A Question of Mastery

 

A stream of posts and comments from people with diverse views have arisen as a result of the issues raised by the publication of Premka’s book about her time with Yogi Bhajan. It is only natural that this should be so, and it is a wonderful opportunity for each person to examine their own thoughts about what has been said and decide how they feel about it.

I will share with you my views.  I have seen an interview with Premka about the book but have not read it. I have however, become aware of its contents through online social media discussions.

My impression of Premka was that she was not attacking but stating her truth as an experience, through reflection, of the early days with Yogi Bhajan. These are my thoughts…..

Masters are both born and made.

By this I mean that they are born with potential, but they still have a lot of work to do in order to achieve Mastery. Yogi Bhajan may have mastered the moves of Kundalini Yoga at a very early age but that was only one part of what he gave us.  Complete Mastery takes a lot longer and is a process through relationship with the self and with students.

He came to the west with an inspiration to teach something which he knew was effective and could change lives.  Thousands would shrink from the task – but he answered the call. People came to him in ever increasing numbers and projected their expectations onto him, so he needed to grow spiritually and energetically to stay one step ahead and keep serving them. The greater the need, the more the teacher must grow. He did the work and contained the great ocean of love which became 3HO – but the journey was not without problems along the way.

I have no doubt that he made mistakes, as in the early days he most likely had not achieved Mastery, he was still in the process of becoming.

What is it in students that requires the teacher to be a saint? And what is a saint anyway?

Not even saints are created in perfection, they work for that perfection. And in the process of becoming, they may do things which are not in alignment with their projected consciousness. Mastery  is a breath by breath process and a life’s work.

Surely the inspiration is in their overcoming rather than in an idea of them having been without moments of human frailty. Can you not accept imperfection and yet still strive for an ideal within yourselves? Can you not be clear about yourselves rather than demand an unblemished past in another?

How many excuses do you need to walk away from the practice which you know serves you as individuals and has the potential to serve all those you are blessed to share it with? How easy it is for the ego to rise and tell you it’s OK to quit the struggle because the teacher may have made mistakes. Your path is not about him, it is about you. Now is the time to truly self-initiate. What matters is your own integrity and your own keeping up.

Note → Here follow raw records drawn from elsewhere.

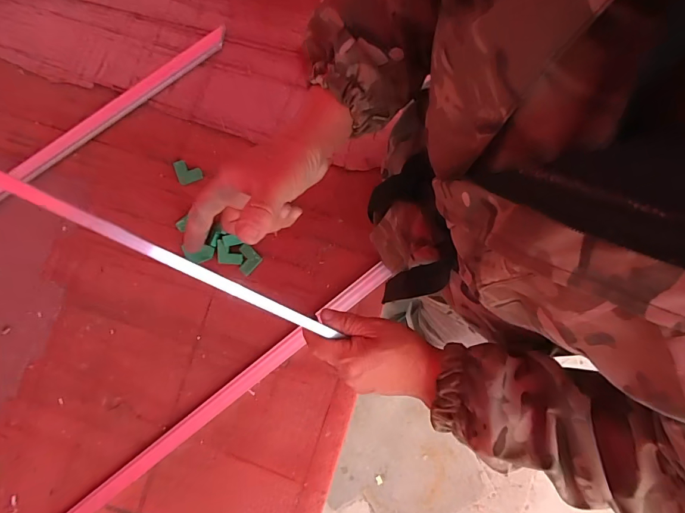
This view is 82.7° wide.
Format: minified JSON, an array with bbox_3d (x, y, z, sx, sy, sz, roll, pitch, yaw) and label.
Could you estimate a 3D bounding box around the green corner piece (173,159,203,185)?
[{"bbox_3d":[-0.264,-0.147,0.662,0.038,0.006,0.042,-24,75,-3],"label":"green corner piece"}]

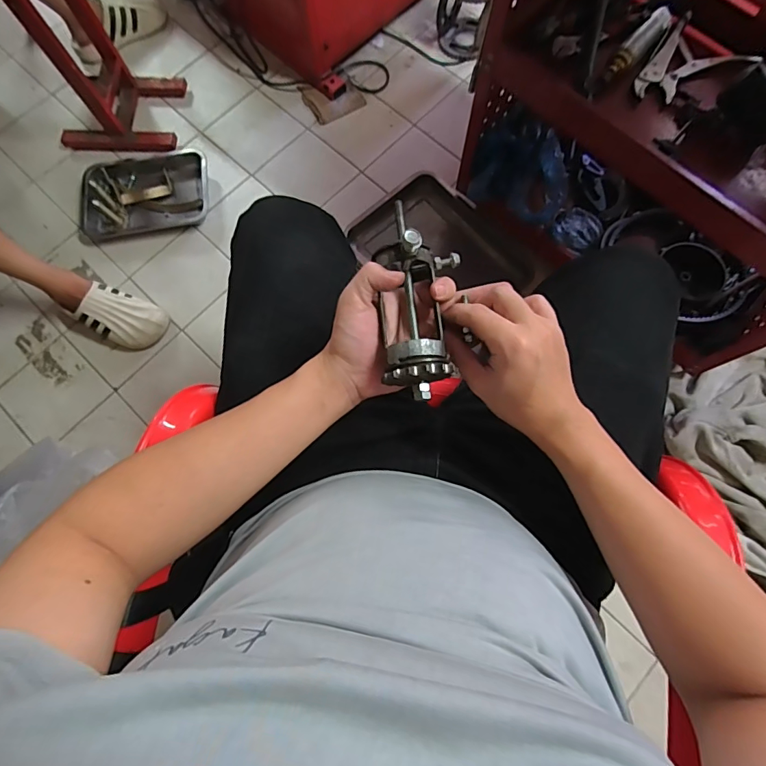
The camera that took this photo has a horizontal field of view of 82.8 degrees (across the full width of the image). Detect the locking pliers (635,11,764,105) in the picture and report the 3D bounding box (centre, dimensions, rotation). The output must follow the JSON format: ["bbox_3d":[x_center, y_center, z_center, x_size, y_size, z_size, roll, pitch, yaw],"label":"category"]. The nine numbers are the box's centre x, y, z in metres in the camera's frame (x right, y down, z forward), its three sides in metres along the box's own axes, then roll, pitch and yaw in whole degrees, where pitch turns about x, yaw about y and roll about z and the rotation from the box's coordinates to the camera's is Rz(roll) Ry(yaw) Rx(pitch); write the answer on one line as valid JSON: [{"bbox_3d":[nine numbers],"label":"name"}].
[{"bbox_3d":[0.504,-0.521,0.716,0.178,0.026,0.141,-42,79,-9],"label":"locking pliers"}]

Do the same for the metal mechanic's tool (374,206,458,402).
[{"bbox_3d":[0.028,-0.055,0.329,0.056,0.054,0.126,-3,80,0],"label":"metal mechanic's tool"}]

I do not see that actions from the past destroy the effectiveness of what we offer or our own authenticity. Who among us is perfect? And what is perfection anyway? For the Lotus flower to bloom it needs mud. Do not think that the mud is not there and the Lotus floats magically without having made the effort to grow towards the light.

I bless Yogi Bhajan because he gave me full responsibility for myself, he gave me the possibility of Sat Nam and I work for it breath by breath.

He told us never to put him on an altar. I didn’t – he’s in my heart.